The idea is the following:

a) the application uses a very special mix of ALU and memory operations, so generic isolated tests for bandwidth etc (like in GPUBench) won’t come up with a sensible answer and might also depend on CPU performance

B) on the other hand, there is info by the manufacturer about theoretical bandwidth and clock speeds

I suggest to make a list with the theoretical values. Then run the application on say 2 or 3 cards in the list and note the timings. Now you can see for example if your application takes 1 second on the 500MHz and 10GB/sec card, you can estimate how fast it will be on a 800MHz and 15GB/sec card. You need to do the initial timings on 2 or 3 cards in order to see how your application scales, i.e. what the factor in front of the linear term of the performance curve is.


one EVGA 8800GTS on a TYAN S2895A2NRF board w/ dual Opteron 246’s:

Anyone have any idea why the up and down rates are a factor of 3 different?


[edited to add]

ps – the difference goes away when the --memory=pinned option is used.

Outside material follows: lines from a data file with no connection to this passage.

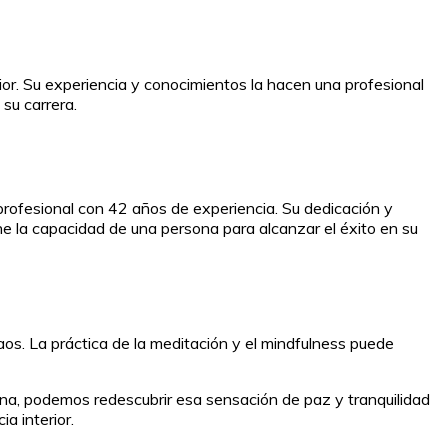
or. Su experiencia y conocimientos la hacen una profesional
su carrera.
 profesional con 42 años de experiencia. Su dedicación y
ne la capacidad de una persona para alcanzar el éxito en su
caos. La práctica de la meditación y el mindfulness puede
lena, podemos redescubrir esa sensación de paz y tranquilidad
a interior.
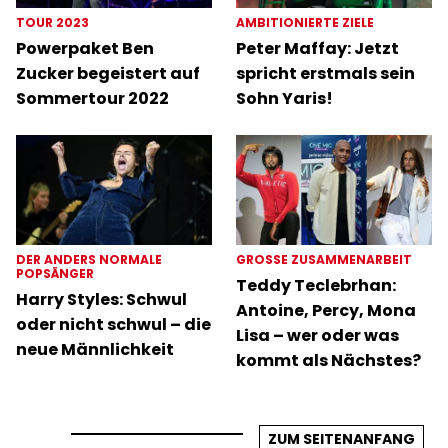
TOUR 2023
AMBITIONIERTE ZIELE
Powerpaket Ben
Peter Maffay: Jetzt
Zucker begeistert auf
spricht erstmals sein
Sommertour 2022
Sohn Yaris!
DER ANDERS NORMALE
GROSSE ZUSAMMENARBEIT
POPSÄNGER
Teddy Teclebrhan:
Harry Styles: Schwul
Antoine, Percy, Mona
oder nicht schwul – die
Lisa – wer oder was
neue Männlichkeit
kommt als Nächstes?
ZUM SEITENANFANG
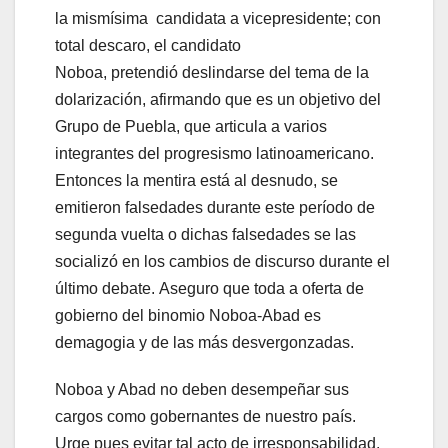
la mismísima candidata a vicepresidente; con
total descaro, el candidato
Noboa, pretendió deslindarse del tema de la
dolarización, afirmando que es un objetivo del
Grupo de Puebla, que articula a varios
integrantes del progresismo latinoamericano.
Entonces la mentira está al desnudo, se
emitieron falsedades durante este período de
segunda vuelta o dichas falsedades se las
socializó en los cambios de discurso durante el
último debate. Aseguro que toda a oferta de
gobierno del binomio Noboa-Abad es
demagogia y de las más desvergonzadas.
Noboa y Abad no deben desempeñar sus
cargos como gobernantes de nuestro país.
Urge pues evitar tal acto de irresponsabilidad.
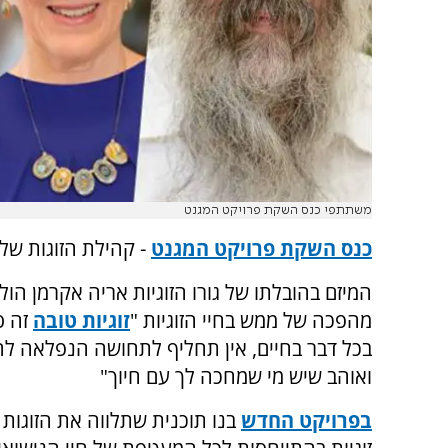
משתתפי כנס השקת פרויקט המגנט
כנס השקת פרויקט המגנט
- קהילת הזוגות של ע
המיזם בהובלתו של גורו הזוגיות אריה אקרמן הול
מהפכה של ממש בחיי הזוגיות "
זוגיות טובה
זה ס
בכל דבר בחיים, אין תחליף לתחושה הנפלאה לח
ואוהב שיש מי שמחכה לך עם חיוך"
בפרויקט החדש
בנו תוכנית שתלווה את הזוגות ב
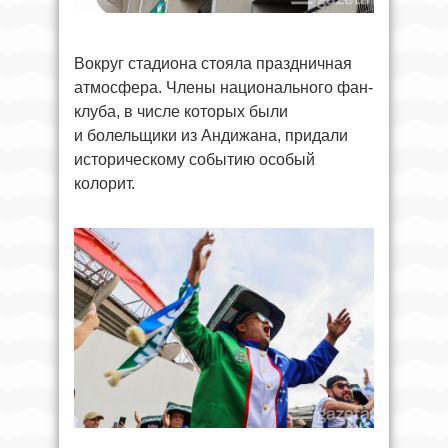
Вокруг стадиона стояла праздничная
атмосфера. Члены национального фан-
клуба, в числе которых были
и болельщики из Андижана, придали
историческому событию особый
колорит.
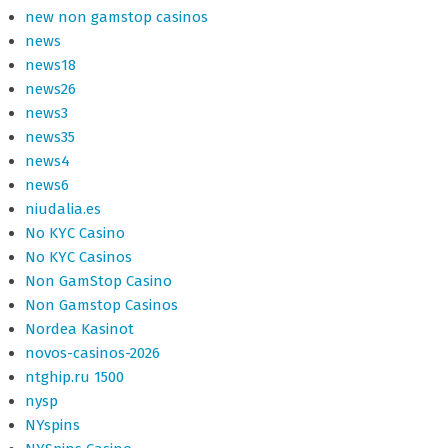
new non gamstop casinos
news
news18
news26
news3
news35
news4
news6
niudalia.es
No KYC Casino
No KYC Casinos
Non GamStop Casino
Non Gamstop Casinos
Nordea Kasinot
novos-casinos-2026
ntghip.ru 1500
nysp
NYspins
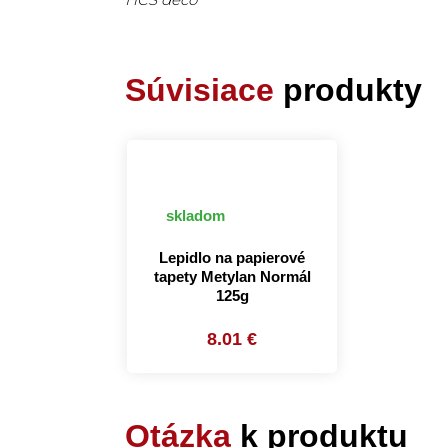
Súvisiace
produkty
skladom
Lepidlo na papierové
tapety Metylan Normál
125g
8.01 €
Otázka
k produktu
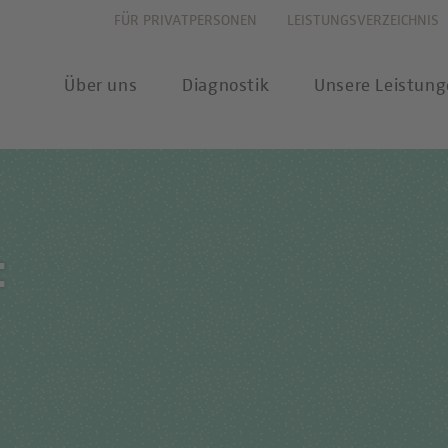
FÜR PRIVATPERSONEN
LEISTUNGSVERZEICHNIS
Über uns
Diagnostik
Unsere Leistun
vation
Allergiediagnostik
Leistungsverzeichnis
New
:
haltigkeit
Autoimmundiagnostik
Anforderungsscheine
Pres
ernehmenswerte
Endokrinologie & Stoffwechsel
Probenannahme & Präa
wear
itätsverständnis
Forensische Genetik
Bioinformatik &
Publ
Datenwissenschaft
chstellung
Hämatologie & Onkologie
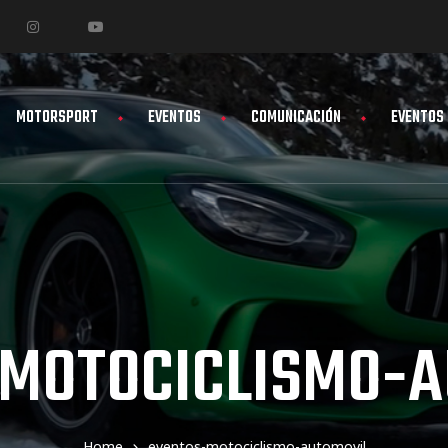
MOTORSPORT
EVENTOS
COMUNICACIÓN
EVENTOS
-MOTOCICLISMO-A
Home
eventos-motociclismo-automovil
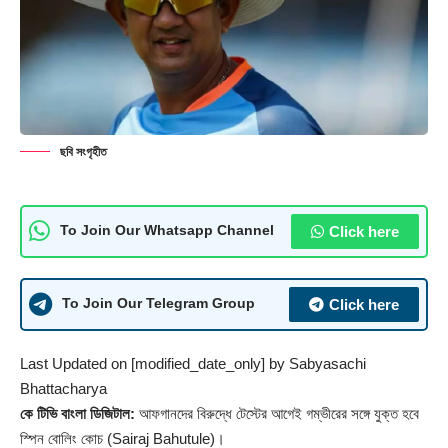
ছবি সংগৃহীত
Click here
To Join Our Whatsapp Channel
Click here
To Join Our Telegram Group
Last Updated on [modified_date_only] by
Sabyasachi
Bhattacharya
কে টিভি বাংলা ডিজিটাল:
আফগানদের বিরুদ্ধে টেস্টের আগেই গম্ভীরের সঙ্গে যুক্ত হবে
স্পিন বোলিং কোচ (Sairaj Bahutule)।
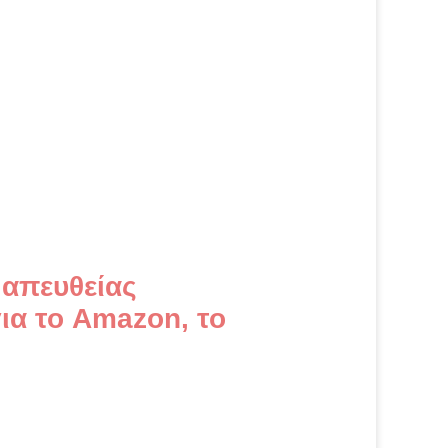
η απευθείας
ια το Amazon, το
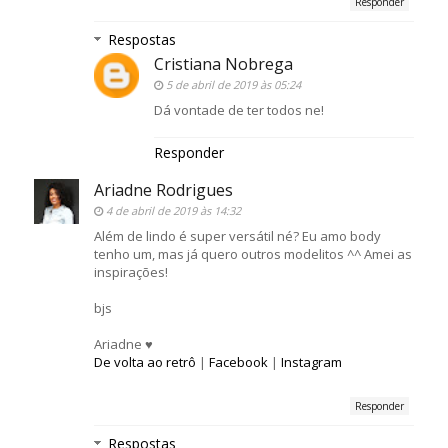
Responder
Respostas
Cristiana Nobrega
5 de abril de 2019 às 05:24
Dá vontade de ter todos ne!
Responder
Ariadne Rodrigues
4 de abril de 2019 às 14:32
Além de lindo é super versátil né? Eu amo body
tenho um, mas já quero outros modelitos ^^ Amei as
inspirações!
bjs
Ariadne ♥
De volta ao retrô
|
Facebook
|
Instagram
Responder
Respostas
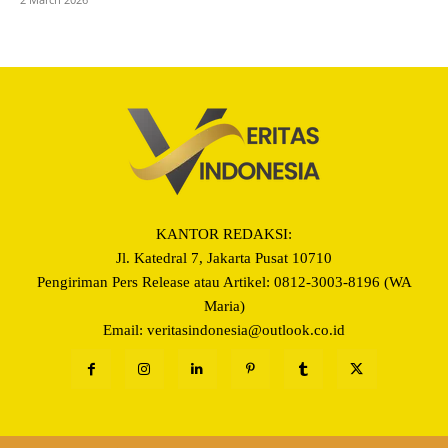
KANTOR REDAKSI:
Jl. Katedral 7, Jakarta Pusat 10710
Pengiriman Pers Release atau Artikel: 0812-3003-8196 (WA
Maria)
Email: veritasindonesia@outlook.co.id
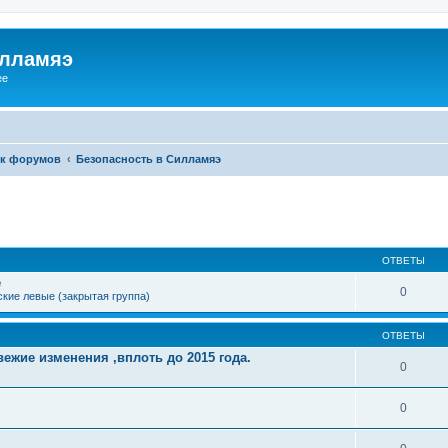
илламяэ
ee
к форумов
Безопасность в Силламяэ
ОТВЕТЫ
е
0
кие левые (закрытая группа)
ОТВЕТЫ
ежие изменения ,вплоть до 2015 года.
0
0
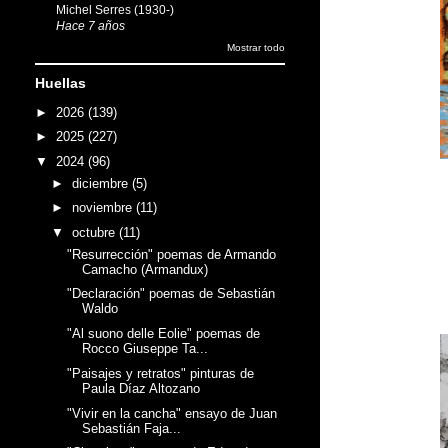
Michel Serres (1930-)
Hace 7 años
Mostrar todo
Huellas
►
2026
(139)
►
2025
(227)
▼
2024
(96)
►
diciembre
(5)
►
noviembre
(11)
▼
octubre
(11)
"Resurrección" poemas de Armando
Camacho (Armandux)
"Declaración" poemas de Sebastián
Waldo
"Al suono delle Eolie" poemas de
Rocco Giuseppe Ta...
"Paisajes y retratos" pinturas de
Paula Díaz Altozano
"Vivir en la cancha" ensayo de Juan
Sebastián Faja...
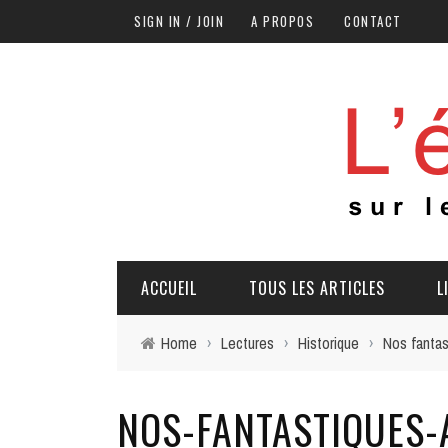
SIGN IN / JOIN
A PROPOS
CONTACT
ACCUEIL
TOUS LES ARTICLES
L
Home
›
Lectures
›
Historique
›
Nos fantas
NOS-FANTASTIQUES-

What performance do you get with pinned? I noticed your Dev-to-Dev speed was a little slow. I’m getting approximately 8.8GB/s instead of 3.3GB/s. Is your card in a PCIe x8 instead of a x16?

With 0.9,

.. ./bandwidthTest --memory=pinned

Quick Mode

Host to Device Bandwidth for Pinned memory


Transfer Size (Bytes)   Bandwidth(MB/s)

 33554432               2699.9

Quick Mode

Device to Host Bandwidth for Pinned memory


Transfer Size (Bytes)   Bandwidth(MB/s)

 33554432               2693.0

Quick Mode

Device to Device Bandwidth


Transfer Size (Bytes)   Bandwidth(MB/s)

 33554432               53768.0

much better than 0.8, and about what we’ve seen here from others.

(this is on Ubuntu Feisty 32-bit, on a dedicated 8800GTS NOT running X or any other graphics)